Спустя три года после рождения царских детей в храме началась служба, а Коуршан стал главным священником. Окружающим казалось, что всё время он молится. После обрядов он оставался в зале Неру. Никто, кроме главного священника, не имел права подниматься в этот зал, находящийся на последнем этаже высокого храма.
В такие часы Коуршан думал о своём месте во вселенной. В холодной ночи он согревался пламенем в собственных ладонях. Власть над огнём фениксам дарована Великим Духом Солнца Анариотом, как и защита от любого жара. Великий Дух жизни Левантэ дала им знание языка зверей и силу заклинать растения. К этим способностям Коуршан прибегал редко: домашних животных не держал и ничего не взращивал. Но, как и все фениксы, он не боялся хищников и не носил оружия. Думал, что у него нет и быть не может врагов.
Коуршан пробудился в начале дней.

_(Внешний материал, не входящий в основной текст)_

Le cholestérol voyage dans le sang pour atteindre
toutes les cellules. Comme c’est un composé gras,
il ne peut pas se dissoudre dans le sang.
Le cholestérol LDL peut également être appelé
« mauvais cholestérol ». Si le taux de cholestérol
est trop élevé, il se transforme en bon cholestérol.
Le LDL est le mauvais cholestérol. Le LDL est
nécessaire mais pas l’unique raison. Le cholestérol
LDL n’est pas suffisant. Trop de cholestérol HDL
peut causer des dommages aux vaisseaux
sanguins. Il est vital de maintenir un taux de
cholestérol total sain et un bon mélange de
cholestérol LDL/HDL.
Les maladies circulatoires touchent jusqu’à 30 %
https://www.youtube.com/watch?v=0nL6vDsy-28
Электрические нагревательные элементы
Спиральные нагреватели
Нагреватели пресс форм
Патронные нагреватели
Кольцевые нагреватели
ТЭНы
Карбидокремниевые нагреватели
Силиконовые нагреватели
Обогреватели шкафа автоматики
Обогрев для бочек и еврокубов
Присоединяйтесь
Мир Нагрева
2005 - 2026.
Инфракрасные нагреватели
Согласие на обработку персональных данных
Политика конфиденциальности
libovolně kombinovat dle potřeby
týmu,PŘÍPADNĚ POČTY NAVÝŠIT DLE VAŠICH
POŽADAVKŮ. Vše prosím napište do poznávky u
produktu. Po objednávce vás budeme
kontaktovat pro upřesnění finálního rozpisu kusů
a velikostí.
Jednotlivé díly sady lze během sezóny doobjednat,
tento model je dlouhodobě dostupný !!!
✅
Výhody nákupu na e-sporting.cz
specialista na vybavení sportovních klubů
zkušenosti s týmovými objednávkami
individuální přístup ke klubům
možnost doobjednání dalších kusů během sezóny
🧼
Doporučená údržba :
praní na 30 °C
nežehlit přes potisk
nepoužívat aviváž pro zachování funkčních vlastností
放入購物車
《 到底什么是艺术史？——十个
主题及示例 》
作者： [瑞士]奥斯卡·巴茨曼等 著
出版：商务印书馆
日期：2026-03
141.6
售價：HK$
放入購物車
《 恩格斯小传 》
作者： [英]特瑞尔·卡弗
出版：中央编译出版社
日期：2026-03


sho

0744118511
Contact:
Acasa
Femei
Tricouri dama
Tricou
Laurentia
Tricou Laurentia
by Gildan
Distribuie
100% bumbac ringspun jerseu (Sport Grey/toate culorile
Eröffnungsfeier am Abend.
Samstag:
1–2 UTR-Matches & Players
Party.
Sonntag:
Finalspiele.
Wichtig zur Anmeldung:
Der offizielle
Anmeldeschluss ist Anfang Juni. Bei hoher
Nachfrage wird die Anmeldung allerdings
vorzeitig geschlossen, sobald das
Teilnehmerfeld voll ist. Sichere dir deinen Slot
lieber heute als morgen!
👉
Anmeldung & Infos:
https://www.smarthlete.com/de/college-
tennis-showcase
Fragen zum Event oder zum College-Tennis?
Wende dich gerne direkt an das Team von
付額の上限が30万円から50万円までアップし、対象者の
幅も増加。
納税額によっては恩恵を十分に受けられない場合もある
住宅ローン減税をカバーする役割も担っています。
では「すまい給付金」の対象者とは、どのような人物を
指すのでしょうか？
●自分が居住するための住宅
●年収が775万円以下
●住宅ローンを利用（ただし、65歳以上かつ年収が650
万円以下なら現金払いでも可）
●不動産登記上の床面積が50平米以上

Будь он рождён, вспыхнул бы при появлении на свет, а потом до двадцати двух лет ещё раз. После второй вспышки феникс может управлять огнём, а время теряет власть над телом. Сильное потрясение способно прервать бесконечные лета юности феникса. Неведомый прежде ужас ворвался в жизнь Коуршана, и в чёрном пламени сгинул прекрасный феникс, а на его месте остался седой измученный призрак прошлого. Только слепящая надежда исправить былые ошибки не давала сойти с ума и заставляла заботиться о резко постаревшем теле.
Долгая жизнь накладывала и ограничения. По земле не могло ходить фениксов больше, чем сотворено изначально. Чтобы кто-нибудь родился — кто-то должен умереть. В прежние времена невероятно редкие смерти убедили Коуршана не заводить семью. Никогда до него не дойдёт очередь иметь детей, и он посвятил жизнь служению Неру и Великим Духам. Теперь, благодаря жуткой войне, дети могут быть у каждого, но не у Коуршана. «Ты ничего не достоин, трус и богохульник, — думал он, глядя на потолочный барельеф с Мировым Древом. — Не удивительно, что Золотая Орхидея не цветёт».